Basic Legal Rights Every UK Landlord Needs to Know

Despite the best efforts of the former Chancellor, George Osborne, the UK property investment market remains strong. Millions of aspiring landlords have taken the plunge in recent years and invested in rental property, but as with any other business, buy to let landlords must operate within the law.

UK law offers protection to both landlords and tenants. Whether you let out a spare room on an informal basis or operate a number of HMOs, you are bound by housing legislation. Before letting out property, it is imperative that you fully understand your legal obligations as a landlord. However, it is also helpful to understand your rights, so here is a brief insight into landlord law all buy to let property investors need to be aware of:

1. Right to collect a fair rent:

Landlords are legally entitled to charge a fair market rent for their property. You are also entitled to receive this rent by a set date, which should be clearly stated in the rental agreement. If your tenant does not pay his or her rent by the due date, you are entitled to collect any late payments due.

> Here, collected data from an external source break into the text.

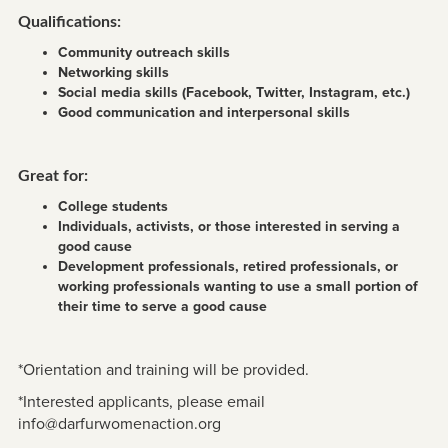
Qualifications:
Community outreach skills
Networking skills
Social media skills (Facebook, Twitter, Instagram, etc.)
Good communication and interpersonal skills
Great for:
College students
Individuals, activists, or those interested in serving a
good cause
Development professionals, retired professionals, or
working professionals wanting to use a small portion of
their time to serve a good cause
*Orientation and training will be provided.
*Interested applicants, please email
info@darfurwomenaction.org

2. Right to take possession of a rental property:

Not all tenancies run smoothly, so it is good to know that you have the right to repossess your rental property if a tenant fails to pay the rent or violates the terms of the tenancy. You are also allowed to take possession of your property for any other reason. If you do decide you want your property back, you must follow the correct procedures or the full weight of the law will be on the side of your tenant.

3. Right to enter a rented property:

Landlords have the right to enter their property at any time, to perform property inspections or carry out repairs. However, the law is also there to protect the tenant, so you are legally obliged to give a tenant a minimum of 24 hours’ notice before you enter a rental property. In the case of an emergency, you have the right to enter the property immediately. You may also have the right to enter the property to carry out cleaning services, but only if this is stipulated in the tenancy agreement.

4. Right to give notice:

You are legally entitled to give notice to your tenant if you want to take possession of your property, but not during the fixed term period unless there is a clause in the tenancy agreement allowing you to do so, or the tenant has violated the tenancy agreement, for example by not paying the rent. You must give your tenant the correct amount of notice, which will depend on the length of the tenancy.

5. Right to evict:

If things go horribly wrong and your tenant is a nightmare, you have the right to evict them. It is always advisable to try and sort out problems before you reach this stage, but if this is not possible, serve a Section 21 notice to quit the property and apply for a possession order from the courts if they don’t leave. Remember: you must follow the exact procedure to the letter, or you run the risk of falling foul of the law.

The law is there to protect landlords and tenants. If in doubt about your legal rights as a landlord, consult with an expert or get a property management software.